> _Documento de origem_
....

Com os recentes episódios decorrentes da pandemia e aceleração de diversos processos evolutivos que estavam em curso, o setor jurídico está impactado e cada vez mais interessado nas novas ferramentas aplicadas à prática jurídica. A assinatura digital de um documento, oficializada desde 2001, agora passa a ser utilizada de forma recorrente, muito em razão das restrições de deslocamento que a pandemia nos impôs.
Acreditamos ser inevitável – e benéfica – a transformação da forma mediante a qual o mundo irá operar os negócios daqui para frente. Dentre as inúmeras mudanças que certamente virão, uma delas, ainda embrionária, surge como um potencial recurso mitigador de conflitos ainda inexplorado pela grande maioria dos profissionais que atuam no mercado jurídico e, consequentemente, pelas organizações por estes assessoradas: o “Smart Legal Contract” ou Contrato Legal Inteligente.
Um contrato legal inteligente consiste em um texto em linguagem natural, com certas partes – cláusulas, parágrafos, etc – programáveis através de algoritmos executáveis por máquina, o que possibilita conectar suas condições e obrigações diretamente a sistemas externos, como, por exemplo, para executar uma ação para iniciar um pagamento ou encaminhar uma fatura, permitindo assim incluir diversas funcionalidades aos contratos e aos negócios em si.
Atualmente, quando pensamos em contratos, pensamos em documentos em Word, físicos ou digitais, que ficam armazenados em arquivos físicos, em computadores ou até mesmo na nuvem. Estes contratos apenas armazenam as condições do negócio e somente podem ser interpretados por humanos, o que não ocorre com os Contratos Legais Inteligentes, pois estes podem, nos aspectos relacionados ao cumprimento ou não de suas disposições, ser interpretados por máquinas.
Consideremos, a título de exemplo, um contrato de locação comercial com pagamento do aluguel ajustado de forma variável. Em vez de monitorar manualmente o faturamento obtido pela locatária a fim de verificar o valor a ser aplicado ao aluguel variável, o locador usaria a tecnologia conectada diretamente ao banco de dados da locatária para detectar qual o faturamento mensal dela naquele período. O contrato legal inteligente seria programado para checar determinados dados no sistema de registros contábeis da locatária no período e, caso aquele valor fosse superior ao aluguel mínimo previsto em contrato, o próprio contrato legal inteligente poderia emitir o boleto de acordo com o percentual ajustado sobre o faturamento. Indo mais além, caso este contrato legal inteligente estivesse vinculado a alguma forma de pagamento, as partes poderiam determinar que o pagamento do aluguel se desse de forma automática.

....

> _Informações registradas_
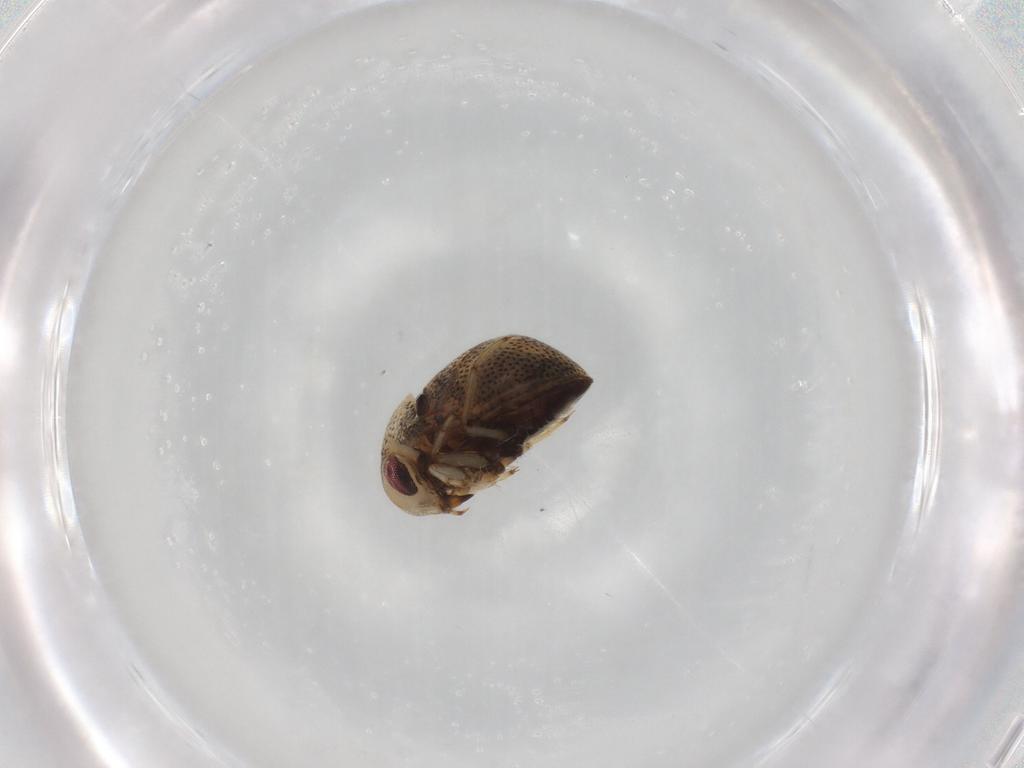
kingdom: Animalia
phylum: Arthropoda
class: Insecta
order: Hemiptera
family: Pleidae
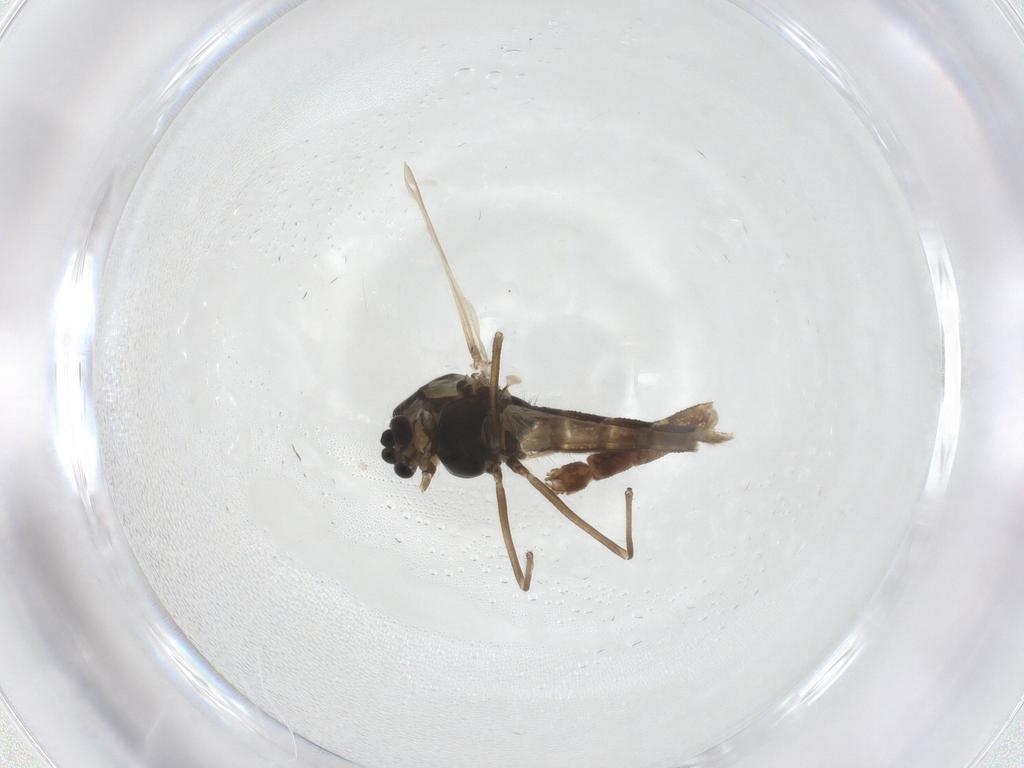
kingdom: Animalia
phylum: Arthropoda
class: Insecta
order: Diptera
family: Chironomidae
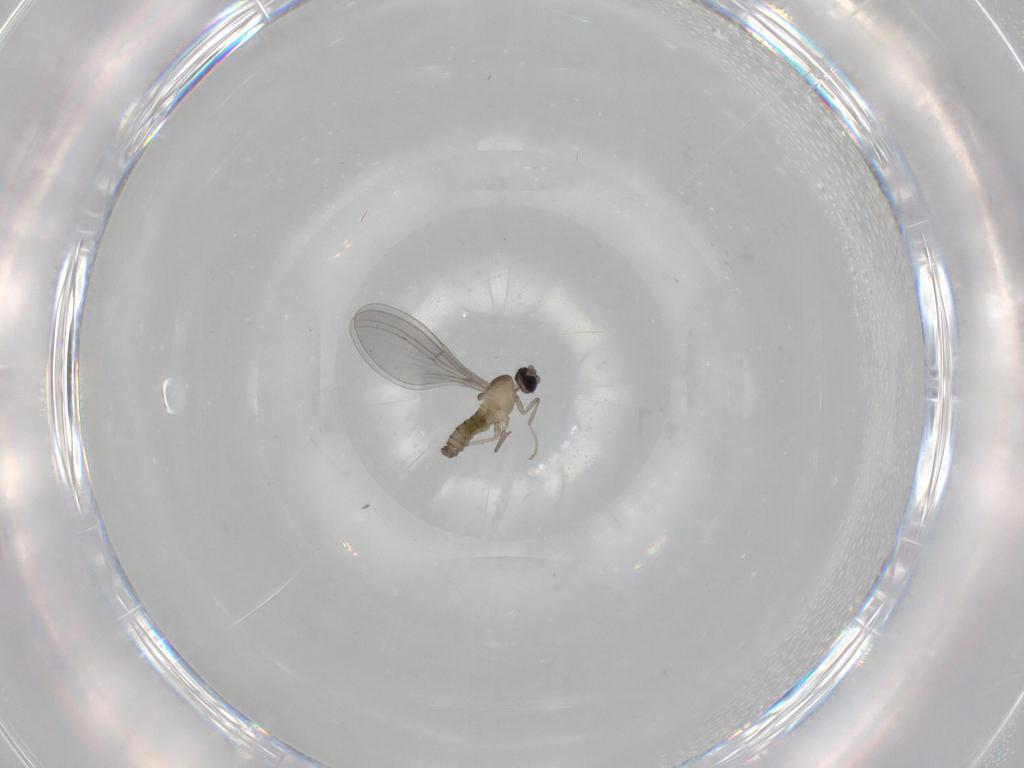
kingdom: Animalia
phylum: Arthropoda
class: Insecta
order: Diptera
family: Cecidomyiidae
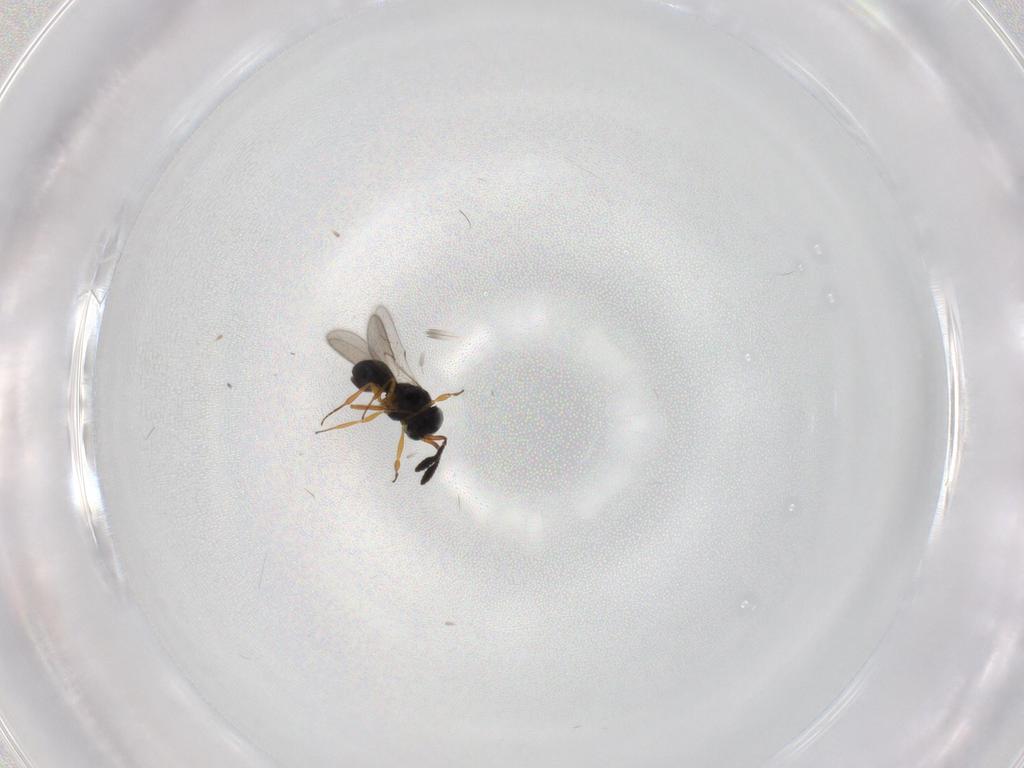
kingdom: Animalia
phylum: Arthropoda
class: Insecta
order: Hymenoptera
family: Scelionidae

....

> _Aplicando a leitura_
(1) Transcreva do texto sobre contratos legais inteligentes o trecho que vai de "Acreditamos ser inevitável" até "Contrato Legal Inteligente.".
(2) Responda às perguntas abaixo com base no texto sobre contratos legais inteligentes.
(a) Desde que ano a assinatura digital de um documento está oficializada?
(b) Segundo o texto, por quem podem ser interpretados os contratos que apenas armazenam as condições do negócio?
(c) Que tipo de contrato é usado como exemplo, e com que forma de pagamento do aluguel?

> _Respostas do exercício_
(1)
Acreditamos ser inevitável – e benéfica – a transformação da forma mediante a qual o mundo irá operar os negócios daqui para frente. Dentre as inúmeras mudanças que certamente virão, uma delas, ainda embrionária, surge como um potencial recurso mitigador de conflitos ainda inexplorado pela grande maioria dos profissionais que atuam no mercado jurídico e, consequentemente, pelas organizações por estes assessoradas: o “Smart Legal Contract” ou Contrato Legal Inteligente.

(2)
(a) Desde 2001.
(b) Somente por humanos.
(c) Um contrato de locação comercial, com pagamento do aluguel ajustado de forma variável.